The tradeoff that actually bit me We anonymised PII before uploading snapshots. The usual stuff: hash emails, obfuscate phone numbers, and replace real names. That felt responsible and was also a client requirement. Two weeks after rolling out snapshots, QA raised a bug: a payment reconciliation job would occasionally skip transactions with a certain pattern in the phone number field. The bug never reproduced in staging.
Why? Our anonymisation script normalised phone numbers into a short, same‑length token, and that removed the specific prefix pattern that triggered an edge case in the payment gateway integration. Production had those prefixes; staging didn’t. The bug only showed when the real prefixes were present. Because our staging snapshots were fast and convenient, we had fewer reasons to dip into production logs, and so the missing pattern hid the issue for longer than it should have.

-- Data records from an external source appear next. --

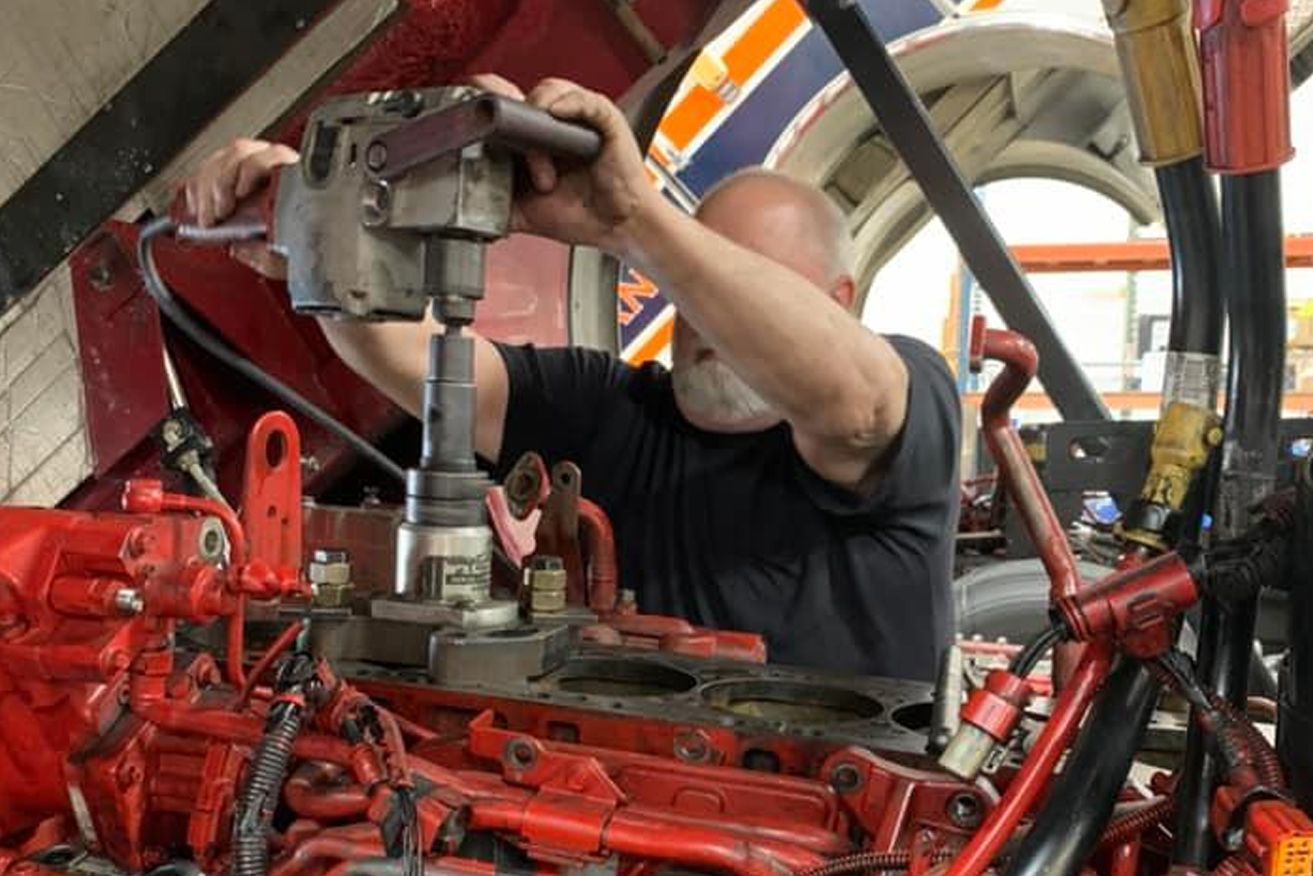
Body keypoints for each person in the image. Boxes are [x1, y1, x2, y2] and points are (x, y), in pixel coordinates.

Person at [184, 75, 961, 680]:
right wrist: (322, 223)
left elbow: (853, 408)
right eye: (689, 288)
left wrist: (637, 224)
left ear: (838, 303)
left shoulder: (909, 398)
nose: (705, 316)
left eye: (732, 279)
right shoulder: (614, 410)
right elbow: (408, 357)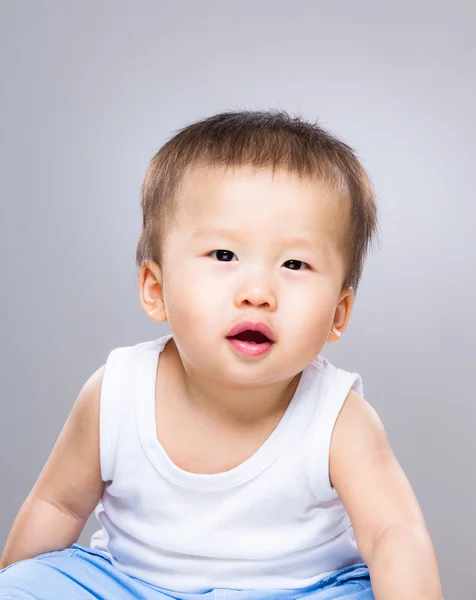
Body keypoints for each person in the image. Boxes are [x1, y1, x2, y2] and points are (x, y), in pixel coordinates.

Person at [0, 111, 442, 600]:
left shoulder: (339, 417)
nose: (257, 292)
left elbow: (391, 534)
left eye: (295, 263)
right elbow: (57, 506)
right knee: (28, 584)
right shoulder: (117, 391)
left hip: (296, 592)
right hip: (131, 587)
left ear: (338, 313)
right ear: (155, 288)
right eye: (224, 256)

We learned the hard way: making staging fast and “safe” by overzealous anonymisation can make it unrepresentative in the exact places that matter.

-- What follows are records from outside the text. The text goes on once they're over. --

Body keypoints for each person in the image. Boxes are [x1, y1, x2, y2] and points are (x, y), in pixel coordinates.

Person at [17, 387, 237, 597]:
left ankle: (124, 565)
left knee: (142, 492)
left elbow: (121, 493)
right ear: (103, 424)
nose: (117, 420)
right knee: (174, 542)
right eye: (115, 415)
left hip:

A practical fix (that you can copy)
- Keep a small, isolated “synthetic subset” of PII fields unmodified for a 1% sample of rows (behind extra access controls). We now retain realistic prefix patterns for a tiny, consented subset that QA can use for integrations.
- Add a “staging parity” checklist to every release: if a bug looks environment‑specific, pull a targeted production extract for repro (with approval), don’t rely solely on anonymised snapshots.
- Automate a quick parity check (10 queries) comparing distribution of important fields (phone prefixes, currency codes, country codes) between prod and staging snapshot before marking a restore “good”.
Constraints and honest failures This approach isn’t a silver bullet. Three real constraints I ran into:
- Snapshot age: our nightly cadence meant very recent writes (last few hours) weren’t in staging. For some debugging we still needed a PITR or a quick logical dump.
- Storage costs scale with DB size. If you’re at multiple TBs, the storage bill and EBS attach times become nontrivial. For us, 200–400 GB was sweet spot; larger teams in Mumbai will need different tradeoffs.
- The anonymisation failure I described cost us two days of back‑and‑forth with compliance and one missed release window. It taught me to treat data realism and privacy as opposites that need a measured compromise, not an either/or.
Takeaway Fast staging matters more than you think until it doesn’t. Nightly physical snapshots turned restores into a non‑event for my team and reclaimed hours that used to disappear into imports. But “fast” is not enough — you have to be explicit about which parts of the data you’re sanitising and why. Keep a tiny, representative slice of real patterns for integration tests; otherwise the convenience of instant staging will lull you into confidence while the real edge cases live in production.